RECORD SET:
□ □ □ □

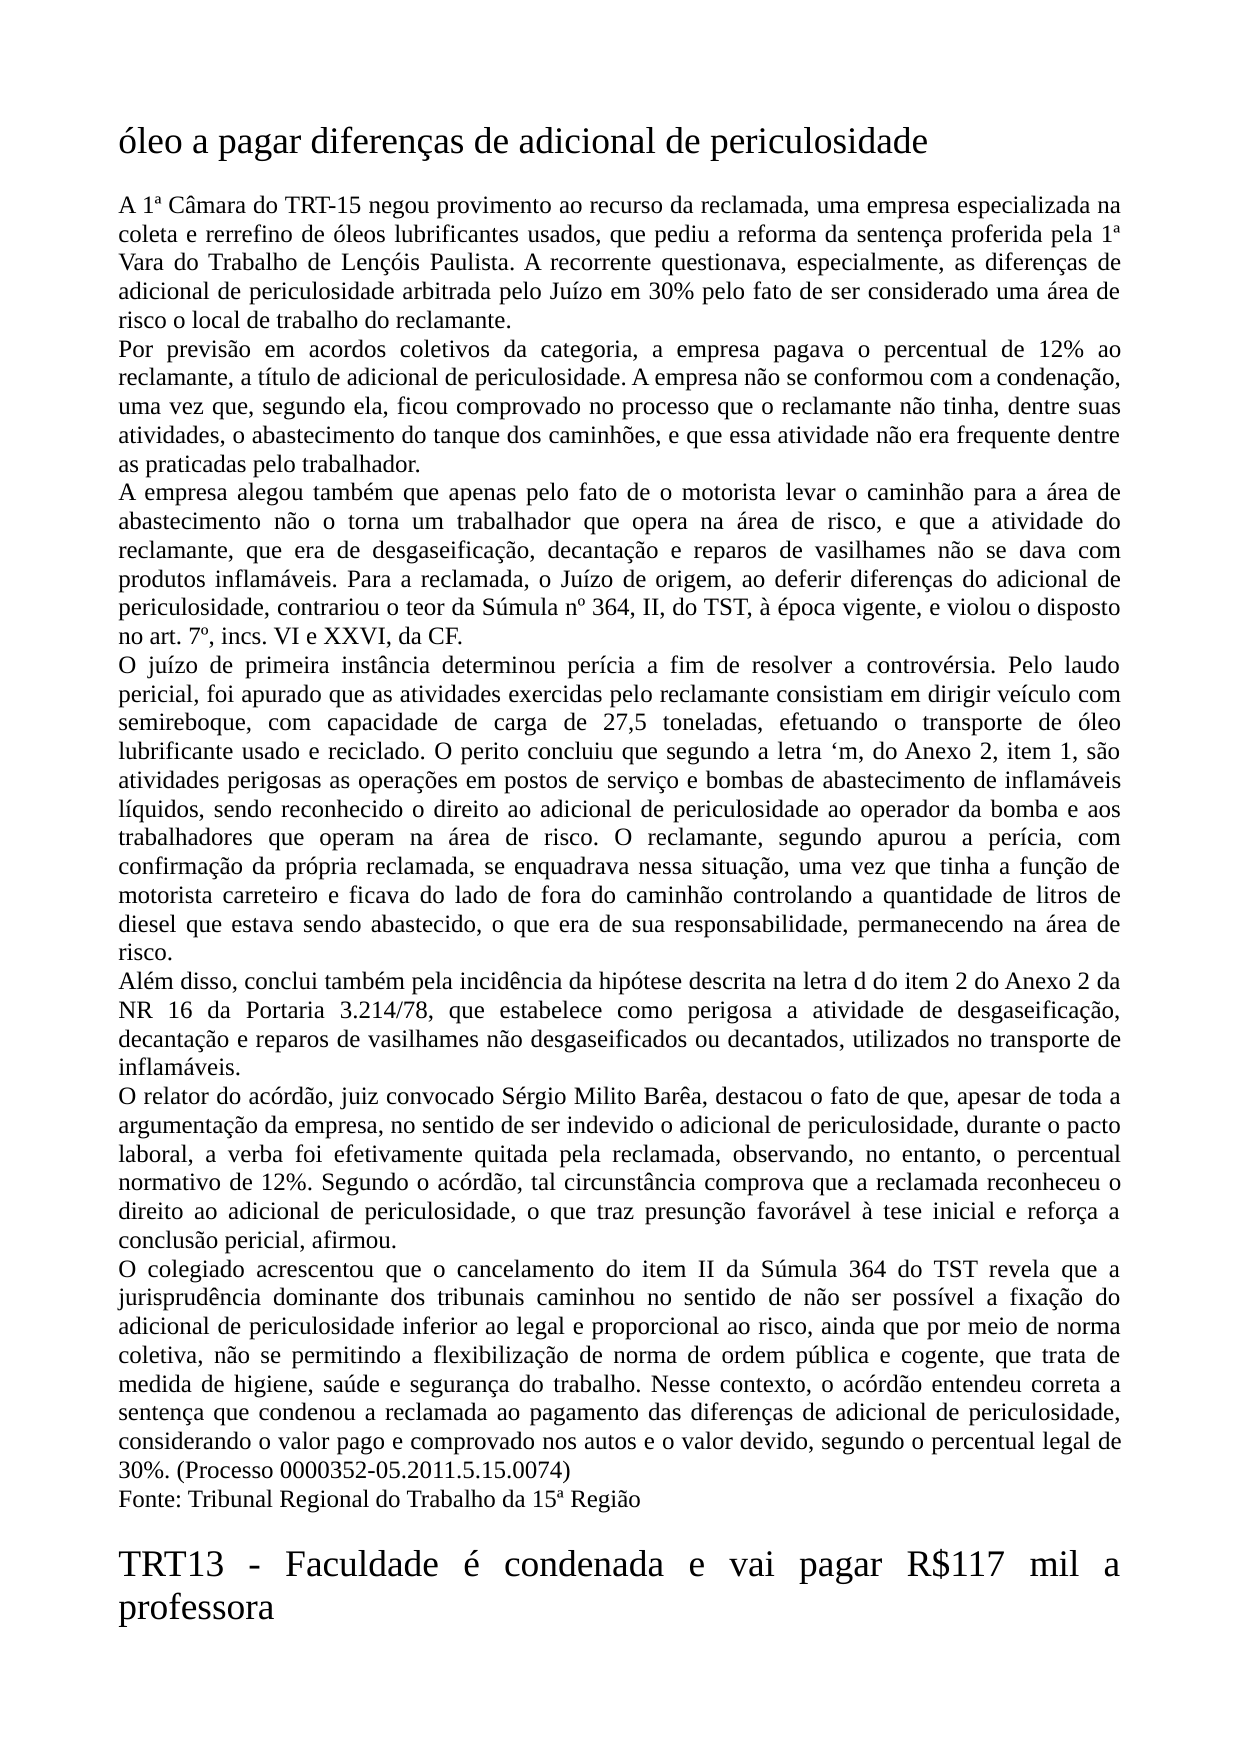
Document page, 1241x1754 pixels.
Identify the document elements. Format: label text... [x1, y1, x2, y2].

text Além disso, conclui também pela incidência da hipótese descrita na letra d do item 2 do Anexo 2 da NR 16 da Portaria 3.214/78, que estabelece como perigosa a atividade de desgaseificação, decantação e reparos de vasilhames não desgaseificados ou decantados, utilizados no transporte de inflamáveis. [118, 966, 1122, 1081]
text A empresa alegou também que apenas pelo fato de o motorista levar o caminhão para a área de abastecimento não o torna um trabalhador que opera na área de risco, e que a atividade do reclamante, que era de desgaseificação, decantação e reparos de vasilhames não se dava com produtos inflamáveis. Para a reclamada, o Juízo de origem, ao deferir diferenças do adicional de periculosidade, contrariou o teor da Súmula nº 364, II, do TST, à época vigente, e violou o disposto no art. 7º, incs. VI e XXVI, da CF. [118, 477, 1122, 650]
text óleo a pagar diferenças de adicional de periculosidade [118, 118, 1122, 161]
text Fonte: Tribunal Regional do Trabalho da 15ª Região [118, 1484, 1122, 1512]
text TRT13 - Faculdade é condenada e vai pagar R$117 mil a professora [118, 1541, 1122, 1627]
text O juízo de primeira instância determinou perícia a fim de resolver a controvérsia. Pelo laudo pericial, foi apurado que as atividades exercidas pelo reclamante consistiam em dirigir veículo com semireboque, com capacidade de carga de 27,5 toneladas, efetuando o transporte de óleo lubrificante usado e reciclado. O perito concluiu que segundo a letra ‘m, do Anexo 2, item 1, são atividades perigosas as operações em postos de serviço e bombas de abastecimento de inflamáveis líquidos, sendo reconhecido o direito ao adicional de periculosidade ao operador da bomba e aos trabalhadores que operam na área de risco. O reclamante, segundo apurou a perícia, com confirmação da própria reclamada, se enquadrava nessa situação, uma vez que tinha a função de motorista carreteiro e ficava do lado de fora do caminhão controlando a quantidade de litros de diesel que estava sendo abastecido, o que era de sua responsabilidade, permanecendo na área de risco. [118, 650, 1122, 966]
text A 1ª Câmara do TRT-15 negou provimento ao recurso da reclamada, uma empresa especializada na coleta e rerrefino de óleos lubrificantes usados, que pediu a reforma da sentença proferida pela 1ª Vara do Trabalho de Lençóis Paulista. A recorrente questionava, especialmente, as diferenças de adicional de periculosidade arbitrada pelo Juízo em 30% pelo fato de ser considerado uma área de risco o local de trabalho do reclamante. [118, 190, 1122, 334]
text Por previsão em acordos coletivos da categoria, a empresa pagava o percentual de 12% ao reclamante, a título de adicional de periculosidade. A empresa não se conformou com a condenação, uma vez que, segundo ela, ficou comprovado no processo que o reclamante não tinha, dentre suas atividades, o abastecimento do tanque dos caminhões, e que essa atividade não era frequente dentre as praticadas pelo trabalhador. [118, 334, 1122, 477]
text O colegiado acrescentou que o cancelamento do item II da Súmula 364 do TST revela que a jurisprudência dominante dos tribunais caminhou no sentido de não ser possível a fixação do adicional de periculosidade inferior ao legal e proporcional ao risco, ainda que por meio de norma coletiva, não se permitindo a flexibilização de norma de ordem pública e cogente, que trata de medida de higiene, saúde e segurança do trabalho. Nesse contexto, o acórdão entendeu correta a sentença que condenou a reclamada ao pagamento das diferenças de adicional de periculosidade, considerando o valor pago e comprovado nos autos e o valor devido, segundo o percentual legal de 30%. (Processo 0000352-05.2011.5.15.0074) [118, 1254, 1122, 1484]
text O relator do acórdão, juiz convocado Sérgio Milito Barêa, destacou o fato de que, apesar de toda a argumentação da empresa, no sentido de ser indevido o adicional de periculosidade, durante o pacto laboral, a verba foi efetivamente quitada pela reclamada, observando, no entanto, o percentual normativo de 12%. Segundo o acórdão, tal circunstância comprova que a reclamada reconheceu o direito ao adicional de periculosidade, o que traz presunção favorável à tese inicial e reforça a conclusão pericial, afirmou. [118, 1081, 1122, 1254]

□ □ □ □

WHAT IS BEING ASKED: Quote the data word for word from its beginning through the line containing "Identify the document", including that line, and omit the picture from your answer.

WRITTEN SOLUTION:
Document page, 1241x1754 pixels.
Identify the document elements. Format: label text... [x1, y1, x2, y2].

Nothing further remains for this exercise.